---------- Текст для упражнения ----------

Светлый фон

— Хорошо помню, как отбирались картины на выставку, — продолжает Шур. — Вначале решали старые академические профессора, у них были свои «академические» требования, наши под эти требования попросту не подходили. Мы возмутились. Хотелось самостоятельности. Пожалуй, один только Пахомов сдался, готов был признать их власть... — Яков Михайлович делает паузу, словно готовит меня к продолжению рассказа. — Помните, я говорил об Алексееве, это тот самый, что предложил называться «Кругом», здоровый был парень. Взял он Пахомова на руки и на глазах почтенной академической публики вынес из зала, а затем вернулся за его живописью. Больше Пахомов против «Круга» не шел, не решался...

— Наверное, академические профессора считали вас хулиганами, увидеть в стенах Академии такое?!

Шур смеется.

— Думаю, хулиганами они нас не считали. Разве хулиганы бредят искусством. Мы были иными, но мы были художниками, преданными делу до самозабвения. А то, что решали коллегиально, так это было определено временем. Как-то один из нас принес слабую вещь, мы выбросили ее в окно, а заседание продолжали. Жалеть несделанное не научились. Свои неудачи не берегли...

иными

 

В 1928 году уже сформированное общество «Круг художников» решило выйти на новую выставку с собственной платформой. Декларацию готовили коллективом. Главными теоретиками «Круга», его заводилами и поводырями стали Вячеслав Пакулин и Давид Загоскин, недавно переехавший из Саратова в Ленинград.

Искали слова. Оттачивали формулировки. Хотели, чтобы в тексте не было ни одной лишней фразы.

---------- Сохранённые данные ----------

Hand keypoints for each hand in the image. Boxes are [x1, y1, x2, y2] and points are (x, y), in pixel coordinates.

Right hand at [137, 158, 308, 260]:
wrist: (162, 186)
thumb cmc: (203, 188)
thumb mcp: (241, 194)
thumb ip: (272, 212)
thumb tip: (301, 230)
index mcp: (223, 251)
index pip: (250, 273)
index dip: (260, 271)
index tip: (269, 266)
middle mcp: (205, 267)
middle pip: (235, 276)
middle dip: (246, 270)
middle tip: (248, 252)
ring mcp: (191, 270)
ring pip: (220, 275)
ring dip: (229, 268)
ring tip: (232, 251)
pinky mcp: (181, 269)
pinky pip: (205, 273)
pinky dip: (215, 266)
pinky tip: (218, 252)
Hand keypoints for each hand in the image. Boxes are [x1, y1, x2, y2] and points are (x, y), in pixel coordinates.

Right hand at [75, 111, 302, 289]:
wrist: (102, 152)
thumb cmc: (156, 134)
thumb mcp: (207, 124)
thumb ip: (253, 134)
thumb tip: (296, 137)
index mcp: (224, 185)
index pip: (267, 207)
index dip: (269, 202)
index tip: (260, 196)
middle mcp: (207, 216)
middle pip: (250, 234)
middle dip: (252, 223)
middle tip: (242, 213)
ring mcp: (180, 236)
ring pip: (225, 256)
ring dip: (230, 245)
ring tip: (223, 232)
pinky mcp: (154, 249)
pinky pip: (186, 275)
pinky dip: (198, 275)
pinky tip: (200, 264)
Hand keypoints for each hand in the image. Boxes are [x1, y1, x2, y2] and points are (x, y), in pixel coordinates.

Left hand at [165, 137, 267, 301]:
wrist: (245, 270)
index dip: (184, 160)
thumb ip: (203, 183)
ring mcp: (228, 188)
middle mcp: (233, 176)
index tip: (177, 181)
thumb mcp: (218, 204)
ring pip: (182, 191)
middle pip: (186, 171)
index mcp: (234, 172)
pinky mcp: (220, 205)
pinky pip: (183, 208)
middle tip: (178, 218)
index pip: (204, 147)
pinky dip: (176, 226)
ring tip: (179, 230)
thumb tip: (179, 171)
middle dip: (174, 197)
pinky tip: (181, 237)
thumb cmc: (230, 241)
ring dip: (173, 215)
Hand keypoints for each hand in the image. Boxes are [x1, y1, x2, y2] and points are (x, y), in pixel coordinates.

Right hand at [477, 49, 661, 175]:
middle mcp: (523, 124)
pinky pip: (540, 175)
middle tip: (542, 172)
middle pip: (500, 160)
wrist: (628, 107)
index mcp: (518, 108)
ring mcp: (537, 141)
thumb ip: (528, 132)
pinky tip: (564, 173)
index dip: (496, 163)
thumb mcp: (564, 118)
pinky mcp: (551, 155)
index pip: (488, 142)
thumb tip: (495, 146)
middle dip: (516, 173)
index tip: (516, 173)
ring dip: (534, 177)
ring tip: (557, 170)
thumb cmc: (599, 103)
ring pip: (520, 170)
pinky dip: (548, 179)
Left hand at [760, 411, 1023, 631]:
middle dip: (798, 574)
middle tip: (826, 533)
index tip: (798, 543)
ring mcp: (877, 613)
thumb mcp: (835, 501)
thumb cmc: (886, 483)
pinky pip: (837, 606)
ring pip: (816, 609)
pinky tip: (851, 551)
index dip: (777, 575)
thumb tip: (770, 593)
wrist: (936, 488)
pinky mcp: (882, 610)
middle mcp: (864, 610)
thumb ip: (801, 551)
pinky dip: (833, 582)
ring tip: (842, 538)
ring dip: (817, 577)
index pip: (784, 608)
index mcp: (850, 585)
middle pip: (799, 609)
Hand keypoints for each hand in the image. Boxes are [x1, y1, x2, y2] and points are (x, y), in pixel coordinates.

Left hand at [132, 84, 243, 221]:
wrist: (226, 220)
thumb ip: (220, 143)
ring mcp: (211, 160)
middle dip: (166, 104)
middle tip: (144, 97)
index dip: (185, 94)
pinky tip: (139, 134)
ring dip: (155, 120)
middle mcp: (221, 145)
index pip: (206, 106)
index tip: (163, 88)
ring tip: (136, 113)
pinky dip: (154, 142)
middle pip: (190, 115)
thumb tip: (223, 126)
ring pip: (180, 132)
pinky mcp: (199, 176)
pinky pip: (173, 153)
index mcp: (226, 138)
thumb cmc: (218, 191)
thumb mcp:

----------

* [Что нужно сделать]:
1 - Перепишите без изменений фрагмент текста о «Круге художников», начиная со слов «Шур смеется.» и заканчивая словами «Саратова в Ленинград.».
2 - Ответьте по тексту о «Круге художников»:
(a) Кто предложил называться «Кругом»?
(b) В каком году общество «Круг художников» решило выйти на новую выставку с собственной платформой?
(c) Из какого города переехал в Ленинград Давид Загоскин?
3 - Допишите следующую часть текста о «Круге художников», начав сразу после его последнего предложения.

* [Ответы по заданиям]:
1 -
Шур смеется.

— Думаю, хулиганами они нас не считали. Разве хулиганы бредят искусством. Мы были иными, но мы были художниками, преданными делу до самозабвения. А то, что решали коллегиально, так это было определено временем. Как-то один из нас принес слабую вещь, мы выбросили ее в окно, а заседание продолжали. Жалеть несделанное не научились. Свои неудачи не берегли...

иными

 

В 1928 году уже сформированное общество «Круг художников» решило выйти на новую выставку с собственной платформой. Декларацию готовили коллективом. Главными теоретиками «Круга», его заводилами и поводырями стали Вячеслав Пакулин и Давид Загоскин, недавно переехавший из Саратова в Ленинград.

2 -
(a) Алексеев.
(b) В 1928 году.
(c) Из Саратова.

3 -
«„Круг“ считает, что темой картины должны быть такие значительные, выкристаллизовавшиеся, обусловленные эпохой явления, которые могли бы ей дать устойчивость во времени, значительность и монументальность формы».

темой

И дальше:

«Создавая картину, которая через наше зрение воспитывает и наше сознание, наши чувства, «Круг» отвергает иллюстрирование средствами живописи отдельных эпизодов нашей жизни, сведение конечных целей искусства к агитационным средствам.

Живопись — не плакат, не иллюстрация, не фотокино!»

Итак, свой язык, неповторимые возможности, собственные средства.

И тогда живопись как искусство сможет претендовать на вечность!

 

— Безразличных не было. Орали до красных глаз, до потери голоса. Если бы термометр сунуть в ту кипящую, бурлящую массу, то ртуть бы не выдержала, расплескалась... Это сейчас тех учеников считают хорошими, которые как две капли воды похожи на своих учителей. Мы были плохими учениками. Каждый норовил сделать все по-своему, не как старики учителя. Мы и Кузьму Сергеевича недооценивали, — говорит Шур, словно бы специально в этот раз называя Петрова-Водкина по имени. — А ведь был гений! Недавно остановился перед его холстами в Русском и думаю: «Какой человек жил среди нас, учил, советовался, доверял...»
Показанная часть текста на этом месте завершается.